The picture shifted to Emily in her sixties, sitting proudly in church for Diana’s confirmation, her elegant attire attracting admiring glances from the other guests. She came to Berlin a second time, when she was over seventy, for Diana’s university graduation. At that stage she wasn’t showing the slightest indication that time was eating away her strength.
The last time Diana visited her was just after she had suffered her first stroke, but she still had not lost any of her courage or determination.
Diana remembered telling her with pride that she was about to open her own legal practice with Eva. After her father was killed in a car accident and her mother died of cancer, grief had threatened to overcome her. But Emily, ready as always with emotional support, had invited her
to Tremayne House to give her a whole summer of time for herself.
Philipp had then entered her life, and in the following years he and the practice had meant that she had only been in touch with Emily occasionally, and had no longer visited her, which Diana now deeply regretted.

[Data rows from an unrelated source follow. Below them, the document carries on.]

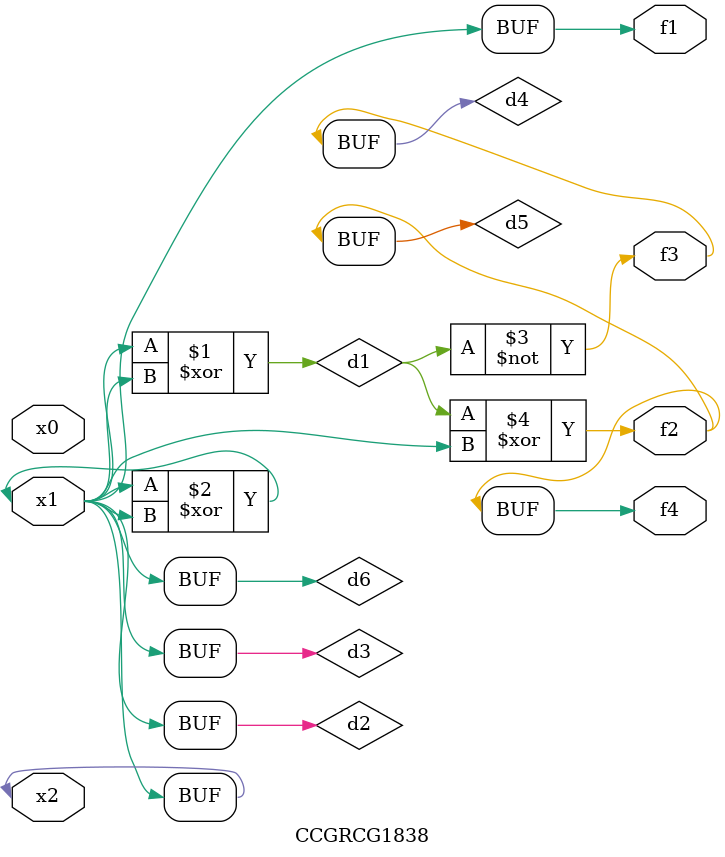
<source format=v>
module CCGRCG1838(
	input x0, x1, x2,
	output f1, f2, f3, f4
);

	wire d1, d2, d3, d4, d5, d6;

	xor (d1, x1, x2);
	buf (d2, x1, x2);
	xor (d3, x1, x2);
	nor (d4, d1);
	xor (d5, d1, d2);
	buf (d6, d2, d3);
	assign f1 = d6;
	assign f2 = d5;
	assign f3 = d4;
	assign f4 = d5;
endmodule

</source>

She was always there for me, she thought. And I let her down. Sadness was mixed with resentment towards Philipp. Maybe if it wasn’t for him I’d have come here more often . . .
But Diana knew only too well that if it hadn’t been Philipp, there would have been another man in her life. A better one perhaps, but she would nevertheless have paid more attention to him than to her aunt in England.
“Here we are, madam,” Mr. Green announced, as if to make sure she didn’t miss her first sight of the house.
From the small rise as they approached, they had a view of practically the whole estate, which consisted of the elegant two-storey manor house, an annex, and a stable block.
Built near the Thames, the property had apparently belonged to a notorious member of the aristocracy who had been involved in a conspiracy against Elizabeth I. The queen’s infamous spymaster, Sir Francis Walsingham, was said to have lived nearby. The Tremayne family had acquired the estate in the seventeenth century from Charles II after the restoration of the monarchy. Since then, the family’s descendants had managed to keep the house going without having to open it to the public to pay the bills.
On this dismal afternoon, Tremayne House looked like a wet dog lying remorsefully at its master’s feet, looking up at him with big, beseeching eyes. Fat drops of water dripped from all the bay windows, the roof, and the gutters, and the run-off down the side of the steps sought in vain to catch the flow.
Mr. Green parked the Bentley on the circular drive with a fountain at its centre and reached for the umbrella he had laid down in the footwell.
“Wait there, madam. I’ll see you to the door.”
Before she could remark that she could manage the short distance to the front door without dissolving like a sugar cube, Mr. Green was already opening her door, the umbrella up. On his shoulder he was carrying her bag, which she had almost forgotten about.